Per una volta la remota intimità dell'Isola Maggiore viene violata dall’esodo di un migliaio di persone, che scoprono insieme quanto è difficile rimanere indifferenti a un allineamento planetario, ossia quando tanti piccoli elementi convivono in una serata di fine giugno, dando vita a una deliziosa magia. La brezza, il cielo terso, il tramonto sul Lago Trasimeno e lo stormo di barche che ondeggiano sul pelo dell’acqua, proprio dietro al palco, abitate da spettatori non paganti che si godono prospettive inedite, appollaiati come carbonari intenti a esercitare un loro sacrosanto diritto, perché il lago è di tutti, un po' come la musica di Carmen Consoli. E poi c’è lei, appunto, l’artista; mora, labbra grandi e dita attente, abilissime nello sfiorare le corde giuste, quelle fisiche e quelle figurate. Carmen sceglie un vestito bianco per la serata al lago e si compiace del panorama, insolito e anche un po’ inaspettato.
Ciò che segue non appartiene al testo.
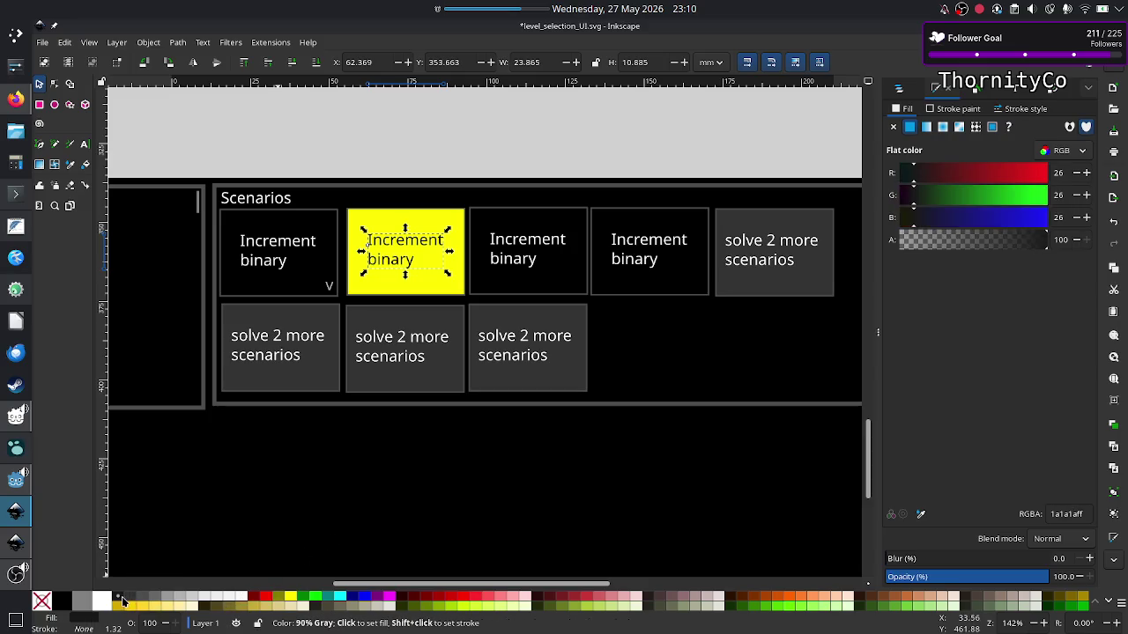
left_click(61, 600)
È ispirata, una volta bambina impertinente ora donna per metà consolatrice e per metà inquisitrice, che se la cerchi puoi trovarla ancora lì, all’incrocio tra il rock e il cantautorato, tra Janis Joplin e Joni Mitchell.
Spetta a "Parole di burro" incrinare il silenzio dell'Isola Maggiore, come fa il dorso di un cucchiaio su uno strato di crema appena indurita. "Confusa e felice", "Contessa miseria", “Fiori d’arancio”, “BluNotte”, “Venere”: quella di Carmen è una scaletta senza fronzoli, che si genuflette ai successi senza la minima vergogna, dapprima con la chitarra gentile di Massimo Roccaforte, poi con gli archi di Emilia Belfiore e Claudia Della Gatta.
Con “L’ultimo bacio” il sole si appoggia sul crinale dei colli perugini, riposa un paio di minuti e quando la cantantessa intona “L’eccezione” si congeda del tutto per andare a illuminare un altro spicchio di terra. I colori del Trasimeno, ora trasfigurati, ammantano l'artista di una luce diversa, stavolta più remota e “tradizionale”. Carmen canta il Mezzogiorno. “A’ finestra” e “Tano” sono entrambe in dialetto catanese e prendono il centro del palco senza un minimo di esitazione, quella che manca anche ai fan più fedeli, intenti a cantare pure parole sconosciute al loro vocabolario dialettale. La seconda – acuta e pungente - è una critica bifronte, rivolta al sistema patriarcale e allo sterile lamento delle donne che in quel sistema continuano ad apparecchiare e a lavare le mutande. Nel momento in cui tutto sembra docile, Carmen Consoli, come al solito, affonda nella carne i tentacoli sottili dell'ironia.
Quando gli applausi crescono Carmen esce e quando persistono rientra, per regalare altri quattro pezzi. Tra questi c’è “In bianco e nero”, toccante promemoria sul potere di un’istantanea, di una foto che se ben fatta sa investigare qualsiasi profondità, anche la più complessa e ostile, quella della madre in altre epoche esistenziali. Se i libri avessero una colonna sonora e una volontà, “Non ora, non qui” di Erri De Luca finirebbe per scegliersi questa. Per chiudere il sipario, invece, Consoli sceglie “Stranizza d'amuri”, in omaggio al maestro compaesano, per volare di nuovo dalle acque dolci del lago umbro alle acque salmastre della Sicilia. Forse è vero che quando si finisce si torna sempre da dove si è venuti; che quando si muore, si muore sempre in dialetto.